Gain of toxic function by long-term SMN overexpression in the sensory-motor circuit.

The neurodegenerative disease spinal muscular atrophy (SMA) is a leading genetic cause of infant death caused by deficiency in the survival motor neuron (SMN) protein. Currently approved SMA treatments aim to restore SMN, but the potential for expression of SMN beyond physiological levels is a unique feature of AAV9-SMN gene therapy. Here, we show that long-term AAV9-mediated SMN overexpression in mouse models induces dose-dependent, late-onset motor dysfunction associated with loss of proprioceptive synapses and neurodegeneration. Mechanistically, aggregation of overexpressed SMN in the cytoplasm of motor circuit neurons sequesters components of small nuclear ribonucleoproteins (snRNPs), leading to splicing dysregulation and widespread transcriptome abnormalities with prominent signatures of neuroinflammation and innate immune response. Thus, long-term SMN overexpression can interfere with its normal activity in RNA regulation and trigger SMA-like pathogenic events through toxic gain of function mechanisms.

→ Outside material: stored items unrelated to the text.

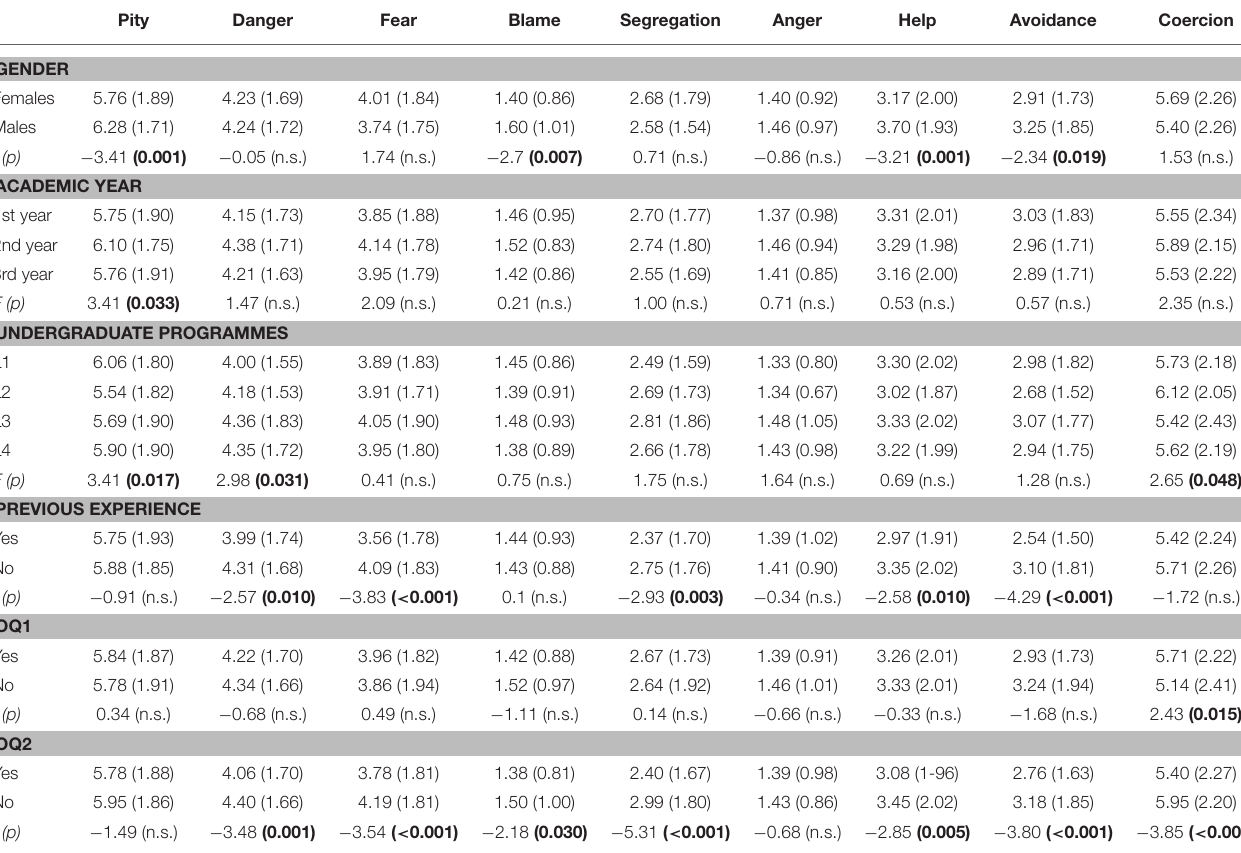
TABLE 2 | Effect of gender and academic variables on AQ-9 domains. Danger Fear Blame Segregation Anger Help Avoidance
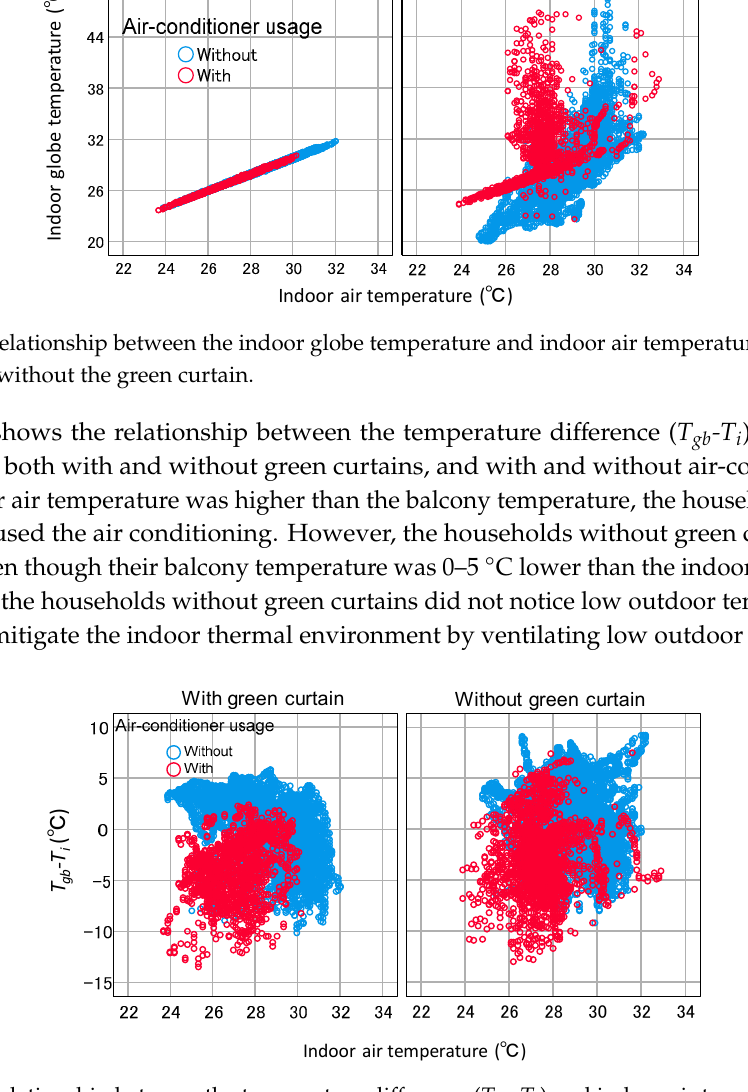
Figure 19. Relationship between the temperature difference ( T gb -T i ) and indoor air temperature with green curtain and without the green curtain.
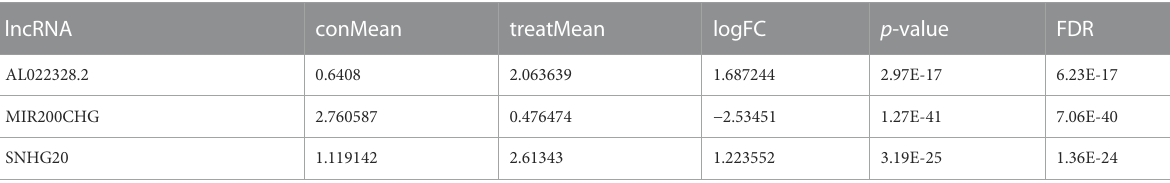
TABLE 1 ( Continued ) Lipid metabolism-related lncRNAs acquired posterior to differential expression analyses.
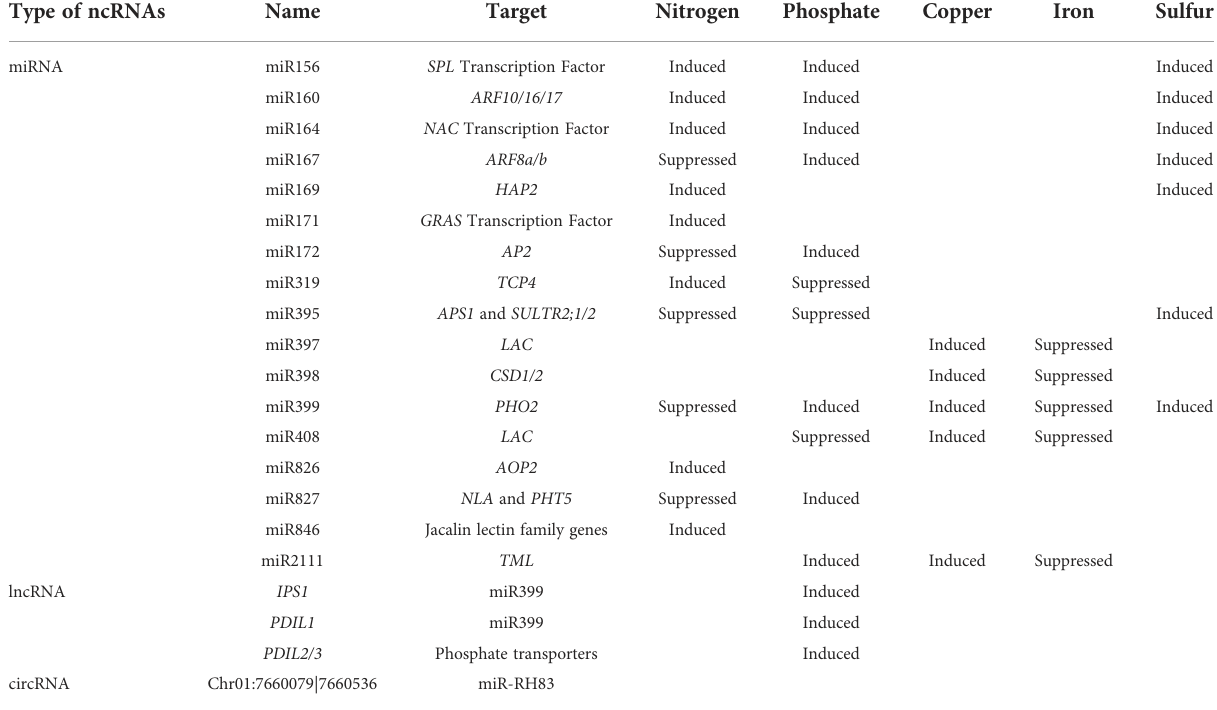
TABLE 2 NcRNAs involved in nutrient starvation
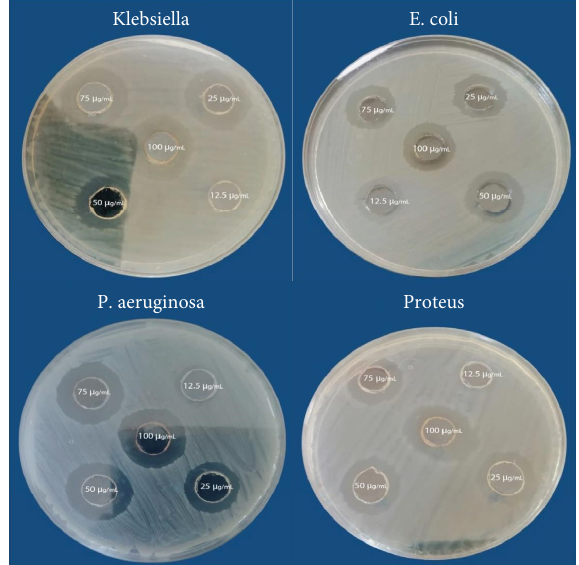
Figure 5: Bacterial growth inhibition zone achieved in the agar well difusion method by the concentration of AgNPs at 12.5, 25, 50, 75, and 100 µ g · mL − 1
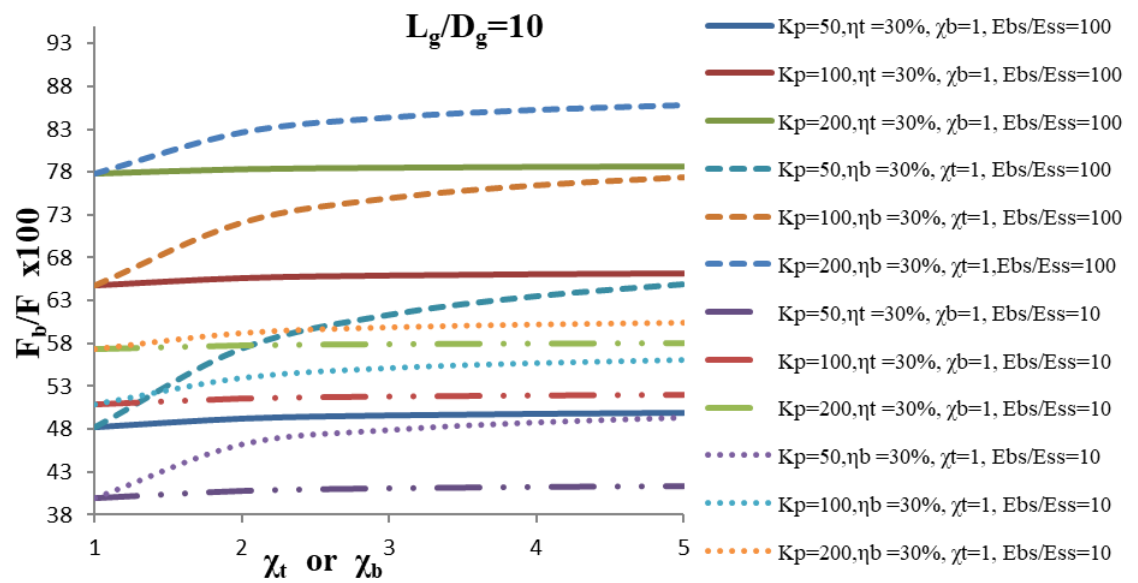
/F)x100 with strengthening factor for the top, χ b , and relative stiffness of bearing stratum, E p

These unanticipated, SMN-dependent and neuron-specific liabilities of AAV9-SMN warrant further evaluation of the long-term safety of gene therapy in SMA. To determine the effects of AAV9-mediated long-term SMN overexpression on the transcriptome of dorsal root ganglia (DRGs) of wild type mice, we performed transcriptome analysis of DRGs from 300-day old wild type mice that were either uninjected or injected with AAV9-GFP or AAV9-SMN at P1 by deep sequencing in triplicates.